I’m definitely not planning to stop what I’m doing, since clearly it’s working for me and I’m LOVING it!! This year was hopefully just the start, because while my reading has seen a lot of major changes, I still have a lot of other changes to make!

In 2022, I’m for sure going to continue expanding my reading to include more classics, translated fiction, and nonfiction. I also want to read more short stories and comics/graphic novels, because I really do adore them but for some reason never reach for them.

If anyone wants a fun new year’s goal, I totally recommend challenging yourself to read books you don’t normally reach for like I did!! It’s genuinely enriched my reading, not only with the general benefit of reading a wide range of books but also with giving me so much more joy.

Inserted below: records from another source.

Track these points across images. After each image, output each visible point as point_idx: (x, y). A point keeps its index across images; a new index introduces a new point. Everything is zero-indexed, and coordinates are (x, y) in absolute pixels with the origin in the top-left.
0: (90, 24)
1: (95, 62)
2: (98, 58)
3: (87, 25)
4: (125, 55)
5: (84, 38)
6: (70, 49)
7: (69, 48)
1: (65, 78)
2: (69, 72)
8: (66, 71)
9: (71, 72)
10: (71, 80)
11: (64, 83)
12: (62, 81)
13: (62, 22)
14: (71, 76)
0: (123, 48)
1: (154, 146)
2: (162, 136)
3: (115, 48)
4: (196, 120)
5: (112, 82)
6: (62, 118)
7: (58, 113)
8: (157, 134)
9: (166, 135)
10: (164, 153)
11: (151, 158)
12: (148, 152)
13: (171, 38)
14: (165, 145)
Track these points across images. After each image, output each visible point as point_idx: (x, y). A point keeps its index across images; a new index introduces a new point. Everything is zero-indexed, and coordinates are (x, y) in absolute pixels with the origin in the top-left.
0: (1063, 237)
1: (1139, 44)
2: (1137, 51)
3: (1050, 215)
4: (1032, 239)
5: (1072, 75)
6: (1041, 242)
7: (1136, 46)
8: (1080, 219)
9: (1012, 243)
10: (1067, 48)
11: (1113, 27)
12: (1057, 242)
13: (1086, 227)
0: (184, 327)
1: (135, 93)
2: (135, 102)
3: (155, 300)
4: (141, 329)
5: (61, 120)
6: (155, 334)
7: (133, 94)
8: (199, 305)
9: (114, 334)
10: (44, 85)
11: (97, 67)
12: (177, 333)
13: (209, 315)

It’s so easy (and normal!) to stay with what we’re comfortable, but I think it’s thus also easy for us to become stagnant and to believe that what we’re used to is what we like best. So much general life advice is about taking risks, trying new things, living life, etc because You Never Know. And while reading new kinds of books isn’t the kind of exhilarating life experience that advice was probably talking about (I fully recognize that this whole post is nerd behavior), I think it still rings true: I never knew until I tried, and when I tried, I ended up falling in love with reading all over again.


shall we chat

have you tried reading books outside of your comfort zone before? how did that go for you? what are the books you don’t normally reach for? how was your reading in 2021?